Van Helsingism- hating Vampire Weekend

9 Feb

Indie darlings are easy to hate, or at least easy to hate on.  Vampire Weekend are certainly no exception to this rule. Three weeks ago I’d never heard of Vampire Weekend, or at least made no effort to hear of them, lest I remember a band with a stupid name.  But the shear volume of vitriol and the defensiveness it’s inspired has piqued my curiosity.  I’ve spent the past few evenings listening to their self titled debut.  None of this, I don’t know how to describe it other than controversy, makes sense to me.

Are they derivative?  That’s a silly question- pretty much everything that’s come out of the indie scene in the past decade has been derivative.  Modern Lovers begat Strokes.  Stones begat Hives.  Lydia Lunch begat Karen O.  For Vampire Weekend to wear there even just their western influences on their sleeves, from Sting to Strummer to Simon, isn’t exactly a capital crime.
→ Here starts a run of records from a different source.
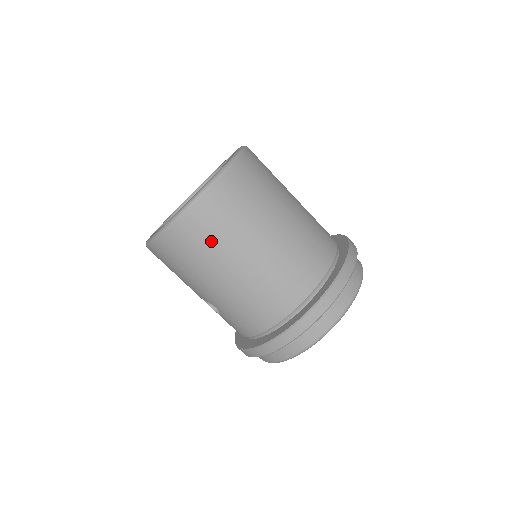
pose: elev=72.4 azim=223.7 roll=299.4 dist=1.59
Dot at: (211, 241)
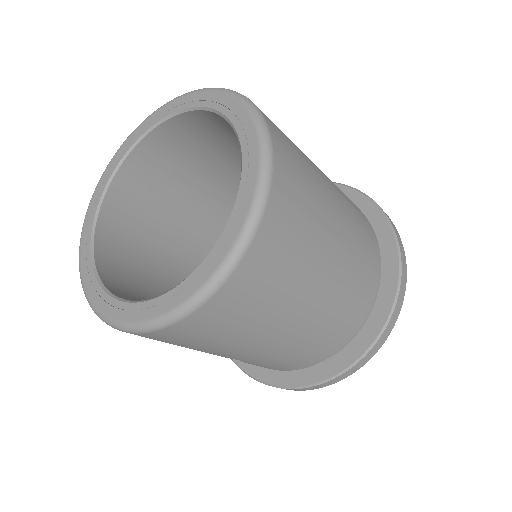
Dot at: (267, 301)
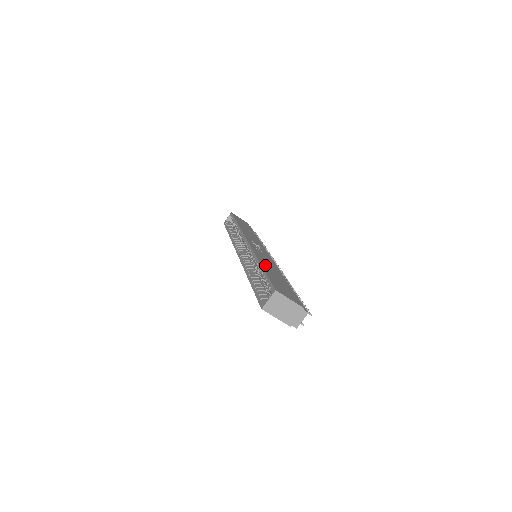
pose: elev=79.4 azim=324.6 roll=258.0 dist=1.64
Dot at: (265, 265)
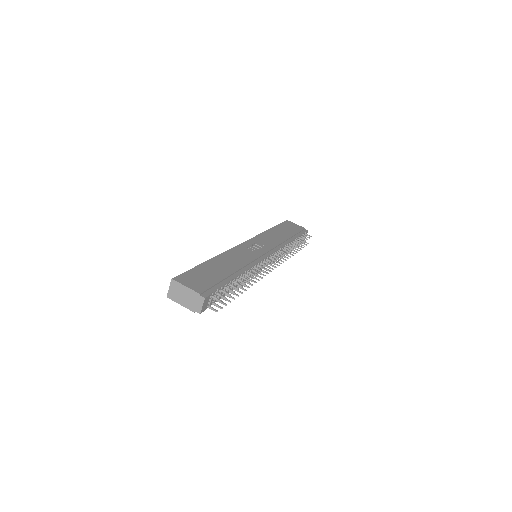
Dot at: (218, 261)
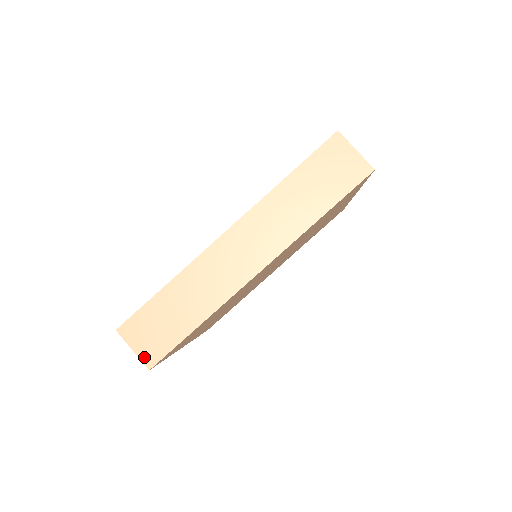
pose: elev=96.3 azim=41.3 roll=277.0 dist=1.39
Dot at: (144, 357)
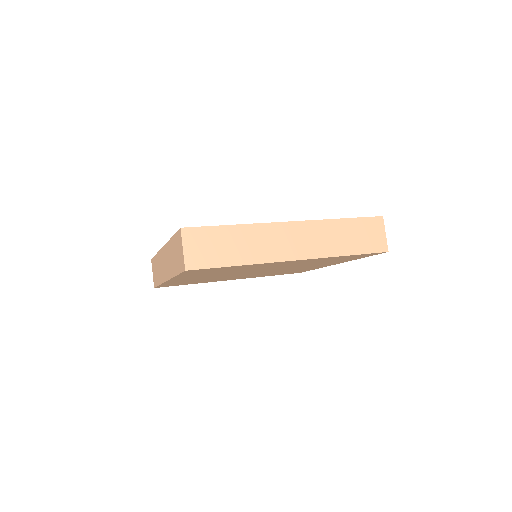
Dot at: (188, 259)
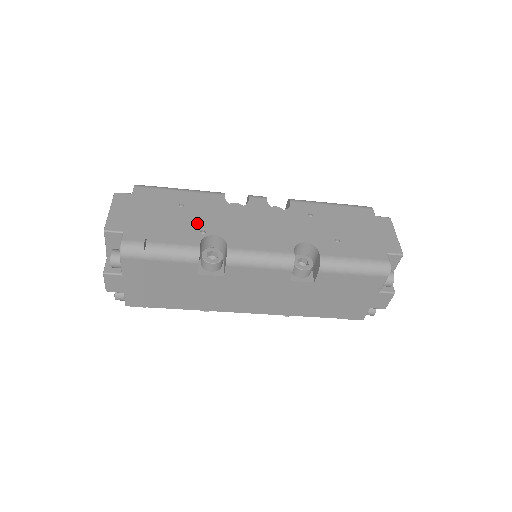
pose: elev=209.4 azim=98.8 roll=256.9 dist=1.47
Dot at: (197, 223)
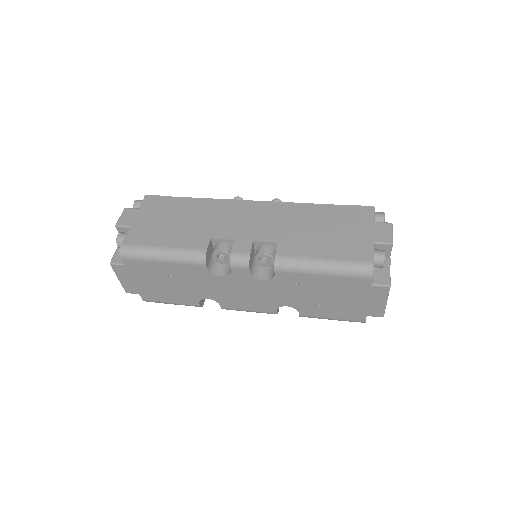
Dot at: (190, 290)
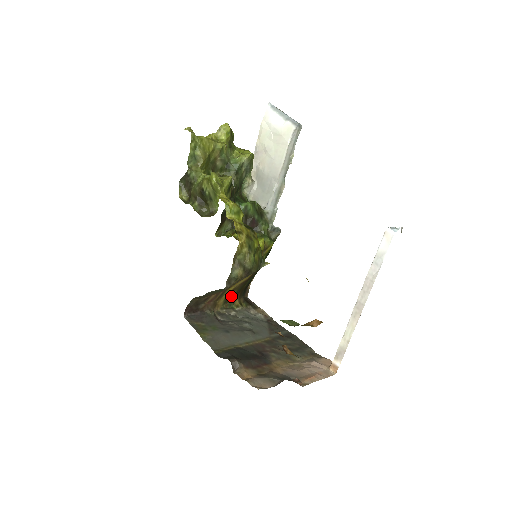
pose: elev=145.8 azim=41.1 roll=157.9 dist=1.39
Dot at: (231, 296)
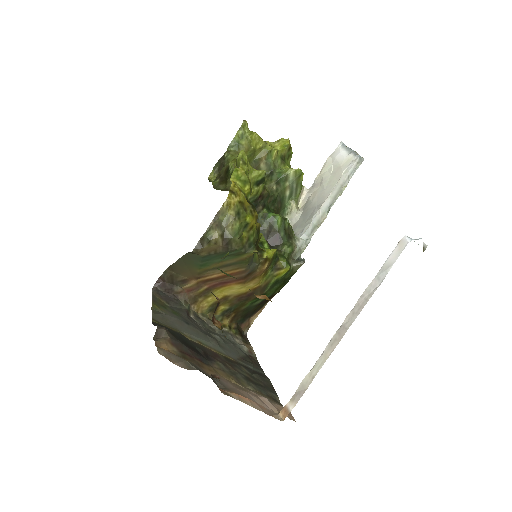
Dot at: (221, 308)
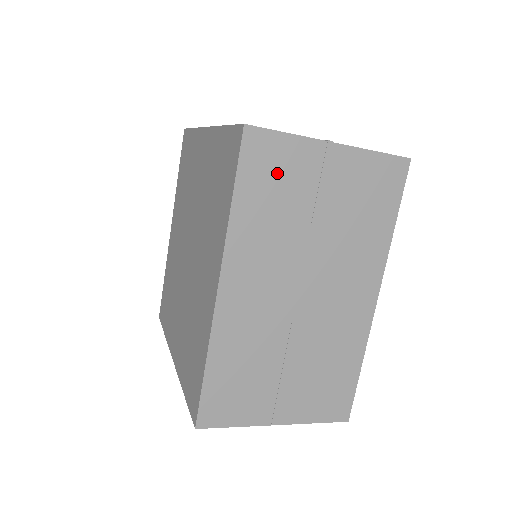
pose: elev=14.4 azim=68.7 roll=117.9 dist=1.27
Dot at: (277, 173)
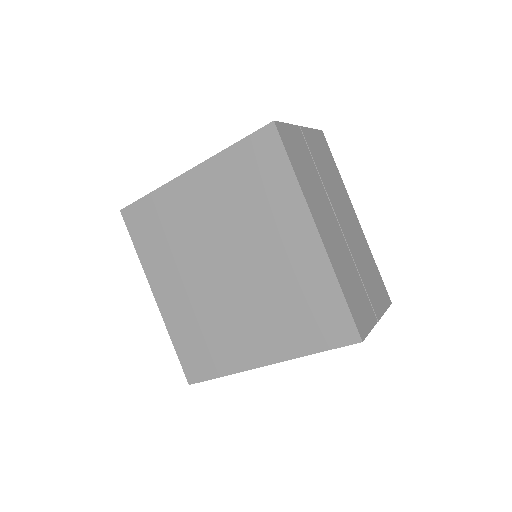
Dot at: occluded
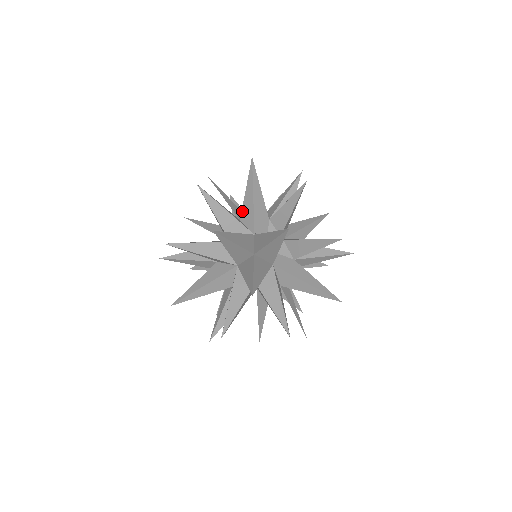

The worst thing you can say about Vampire Weekend is that, essentially, the come off as preppy douchebags, over-privileged and over-clever: the indie band for lovers of both National Geographic and Gossip Girl.  Yes, there are only so many songs one can sit through about weekends on the Cape, but to their credit more than one of those are fairly catchy tunes.  So much of pop history is a story of appropriation; melisma and “high who” moving from gospel into the mouths of Mariah Carey and John Fogerty, the reggae pastiche of the Police, the hammy use of quasi-Eastern passages in Kashmir.  Indeed, American music, in all its forms, wouldn’t exist without the free exchange with (or perhaps open season on) other people’s ideas.  They certainly seem have studied up the ideas they were appropriating (they may be tourists, but they definitely spent the entire flight over reading the Fodor’s guide).  Vampire Weekend’s vaguely post-colonial melodies coupled with vaguely post-imperial lyrics surely can be ridiculed for, if nothing else, a certain political naivete, but no more so than the Rolling Stones, or Led Zeppelin, or even more directly, the Talking Heads.

But that really has nothing to do with their music.  Half the songs on their first album are pretty good.  Oxford Comma is well written and well-paced.  A-Punk is well put together and the instrumentation is very well chosen.  There is something a little twee about it all, and in trying too hard perhaps they put their foot in their mouth.  But they mean no harm, and certainly do no harm.  Maybe that is why they engender such a harsher reaction, like some sort of Edward Said musical Frankenstein, than the Talking Heads ever endured- they really want that gold star.

Then again, maybe the reason the Talking Heads got away with it and Vampire Weekend has yet to is that Talking Heads were just a better band.  One thing is for certain- all the back & forth will for sure prove the maxim that there’s not such thing as bad publicity, and I’m sure first week sales for Contra will exceed their publicists wildest dreams (it debuted at no. 1 in Billboard and moved 124,000 units).  Plow on, Blues Hammer.